== Metin Alıntısı ==
◇ ◇ ◇ ◇ ◇ ◇ ◇

205 Kürt siyasetçi ve insan hakları aktivistinin yargılandığı "KCK" İstanbul ana davasının 8'inci duruşması altıncı günde Kürt siyasetçilerin savunmaları ile devam etti. İstanbul 15. Ağır Ceza Mahkemesi'nde görülen duruşmada, BDP Fatih eski İlçe Başkanı Abdülkadir Akdağ'ın delil ikamesinin ardından söz alan Avukat Feyzi Çelik, mahkeme heyetinin, "İddia edilen KCK TM üyelerinin katlımı ile gerçekleştirildiği iddia edilen toplantı" şeklindeki söylemlerine dikkat çekerek, "Sürekli olarak KCK TM denilerek bu durum kabul ettirilmeye çalışılıyor. Bununla mahkemenin yönlendirilmeye çalışıldığı düşüncesindeyiz bu doğru değil" diye tepki gösterdi. Çelik ayrıca BDP İstanbul İl Örgütü binasına yapılan giriş çıkışların kayıt altına alınmasının hukuksuz olduğunu dile getirdi.
Ardından sanıklardan Ahmet Sağınç'ın savunmasına geçildi. Sağınç, aktif siyaset yürütmediğini, ancak Kürt olduğu için de Kürt sorunu ile ilgilendiğini aktardı. Sağınç, "Kürt sorununa kayıtsız kalamazdım. Bir Kürt olarak, yurtsever ve emekçi olarak zaman zaman BDP'ye gidiyordum ancak BDP'ye gidip gelmem KCK yöneticisi olduğumu göstermez" dedi. İddianamede yer alan Haydar kod isimli gizli tanık Erkan Yanıt'ın kendisi hakkındaki beyanlarına değinen Sağınç, "Erkan Yanıt'ın beyanlarının hiçbir delili ve belgesi yoktur. Bir insan bu kadar kolay alıkonamaz" dedi.
Yine gizli tanık Yanıt'ın kendisi hakkındaki, Avrupa'nın bazı ülkelerine giderek "KCK'nin üst düzey yöneticileri ile toplantılar gerçekleştirdiği" şeklindeki iddialarına cevap veren Sağınç, yurt dışına hiç çıkmadığını belirterek, "Bu iddianame yalan beyanlarla hazırlanmıştır. İddianamede hiçbir araştırma yapılmamıştır. Araştırma yapılsaydı yalan olduğu görülecekti" dedi. "KCK davası ile" ile BDP'nin yargılandığını belirten Sağınç savcıya, "Kolluğun hazırlamış olduğu dayanağı olmayan böyle bir şey ile insan yaşamını kısıtlamaya, kişiyi özgürlüğünden alıkoymaya hakkınız var mı?" diye sordu. İGDAŞ'ta uzun süredir çalıştığını ve bu enerji sektörünün yoğun çalışma gerektirdiğini belirten Sağınç, bu yüzden aktif siyaset bile yürütemediğine dikkat çekti. Sağınç, dosyasına konulan birçok asılsız suçlama ile de dosyasının hukuksuz bir şekilde kabartılmaya çalışıldığını ifade etti.

◇ ◇ ◇ ◇ ◇ ◇ ◇

== Girdi Verileri ==
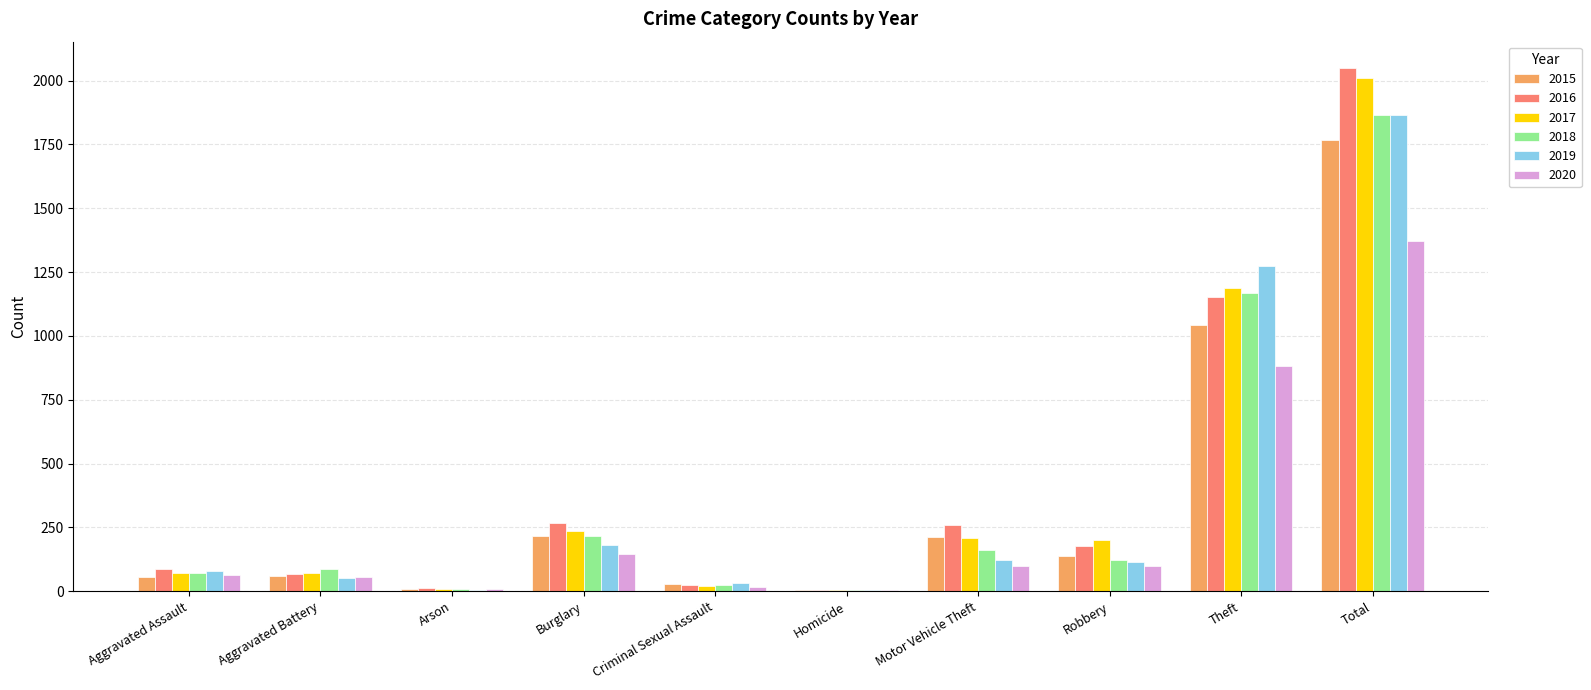

At which category does the chart reach its peak across all series?

Total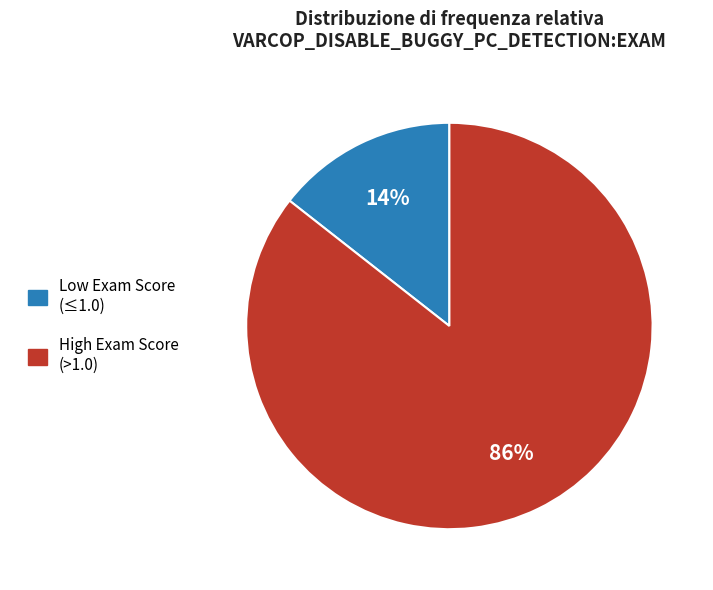

Rank the categories by value from highest to lowest.

High Exam Score (>1.0), Low Exam Score (≤1.0)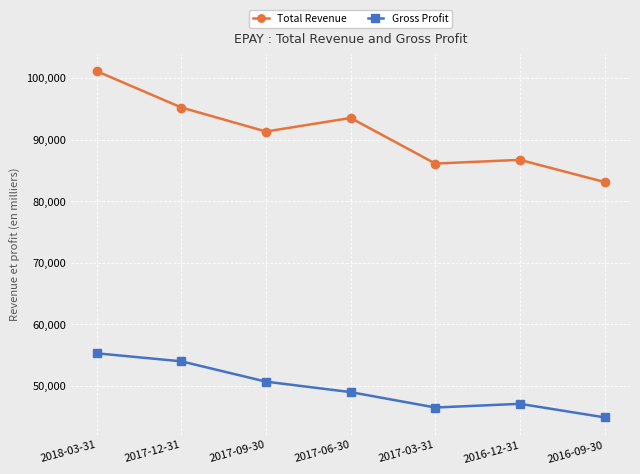

At which category is the sum across all series the highest?

2018-03-31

◇ ◇ ◇ ◇ ◇ ◇ ◇

== Uygulanacak Talimatlar ==
KCK davası haberinde "Ardından sanıklardan" diye başlayan paragrafı, temel bilgilerini koruyarak madde listesi hâlinde yeniden yazınız.

== Yanıt ==
- Duruşmada sanıklardan Ahmet Sağınç'ın savunmasına geçildi.
- Sağınç, aktif siyaset yürütmediğini, ancak Kürt olduğu için Kürt sorunuyla ilgilendiğini aktardı.
- Zaman zaman BDP'ye gittiğini, ancak bunun KCK yöneticisi olduğunu göstermediğini söyledi.
- İddianamede yer alan Haydar kod isimli gizli tanık Erkan Yanıt'ın kendisi hakkındaki beyanlarının hiçbir delili ve belgesi olmadığını belirtti.